*Problem description*. In the data that follows, count the lines in which the word "camera" occurs, and report that figure alone.

*Supplied material*.
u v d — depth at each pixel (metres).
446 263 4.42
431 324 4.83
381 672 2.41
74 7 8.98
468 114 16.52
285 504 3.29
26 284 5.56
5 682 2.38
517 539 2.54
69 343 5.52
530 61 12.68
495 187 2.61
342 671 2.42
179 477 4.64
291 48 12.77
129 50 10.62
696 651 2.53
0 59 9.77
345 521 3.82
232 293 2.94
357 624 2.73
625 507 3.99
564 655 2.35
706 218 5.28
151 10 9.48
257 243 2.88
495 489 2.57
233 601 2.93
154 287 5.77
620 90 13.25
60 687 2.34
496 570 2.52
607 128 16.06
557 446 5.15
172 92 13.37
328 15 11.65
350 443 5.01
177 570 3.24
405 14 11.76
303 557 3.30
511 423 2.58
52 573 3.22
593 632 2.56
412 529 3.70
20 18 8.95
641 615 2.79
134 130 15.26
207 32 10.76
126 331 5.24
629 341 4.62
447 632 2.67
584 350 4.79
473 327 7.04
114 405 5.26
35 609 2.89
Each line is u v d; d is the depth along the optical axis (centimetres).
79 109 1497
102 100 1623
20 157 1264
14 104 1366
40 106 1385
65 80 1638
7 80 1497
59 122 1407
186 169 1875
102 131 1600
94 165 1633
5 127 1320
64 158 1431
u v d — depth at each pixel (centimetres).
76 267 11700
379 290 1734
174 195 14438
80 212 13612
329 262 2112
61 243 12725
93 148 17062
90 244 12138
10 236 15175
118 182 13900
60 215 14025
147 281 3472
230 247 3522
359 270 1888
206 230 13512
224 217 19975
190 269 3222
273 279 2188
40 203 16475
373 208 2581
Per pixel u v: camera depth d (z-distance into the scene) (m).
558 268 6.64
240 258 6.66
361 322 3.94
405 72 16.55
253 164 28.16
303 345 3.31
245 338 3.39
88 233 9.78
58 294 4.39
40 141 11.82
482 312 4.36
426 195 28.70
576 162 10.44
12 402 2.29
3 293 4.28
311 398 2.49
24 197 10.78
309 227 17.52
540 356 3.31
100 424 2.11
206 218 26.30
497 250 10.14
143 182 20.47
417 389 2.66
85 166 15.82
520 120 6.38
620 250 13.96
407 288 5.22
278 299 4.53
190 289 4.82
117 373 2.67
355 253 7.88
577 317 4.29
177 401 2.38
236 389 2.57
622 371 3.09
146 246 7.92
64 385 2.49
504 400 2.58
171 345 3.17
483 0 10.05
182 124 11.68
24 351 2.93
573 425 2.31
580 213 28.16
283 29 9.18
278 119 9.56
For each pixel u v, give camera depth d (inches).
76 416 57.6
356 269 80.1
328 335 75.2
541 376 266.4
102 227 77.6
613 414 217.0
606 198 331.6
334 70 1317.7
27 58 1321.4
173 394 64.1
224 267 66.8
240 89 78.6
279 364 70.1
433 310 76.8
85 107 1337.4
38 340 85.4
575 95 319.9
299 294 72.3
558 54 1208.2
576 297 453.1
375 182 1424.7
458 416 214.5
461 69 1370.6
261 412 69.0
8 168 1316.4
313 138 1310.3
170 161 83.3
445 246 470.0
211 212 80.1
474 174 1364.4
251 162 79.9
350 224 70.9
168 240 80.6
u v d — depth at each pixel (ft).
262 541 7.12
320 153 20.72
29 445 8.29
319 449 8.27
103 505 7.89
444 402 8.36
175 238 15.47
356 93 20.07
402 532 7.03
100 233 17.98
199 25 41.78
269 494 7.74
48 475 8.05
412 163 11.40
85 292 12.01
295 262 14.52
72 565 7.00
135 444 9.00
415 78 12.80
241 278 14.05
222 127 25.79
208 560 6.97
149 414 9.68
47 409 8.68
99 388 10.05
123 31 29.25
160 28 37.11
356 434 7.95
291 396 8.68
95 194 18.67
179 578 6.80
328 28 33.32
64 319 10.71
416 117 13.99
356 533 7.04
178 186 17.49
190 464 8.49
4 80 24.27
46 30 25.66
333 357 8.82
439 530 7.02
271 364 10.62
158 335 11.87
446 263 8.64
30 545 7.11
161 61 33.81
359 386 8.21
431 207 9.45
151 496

*Response below*. 2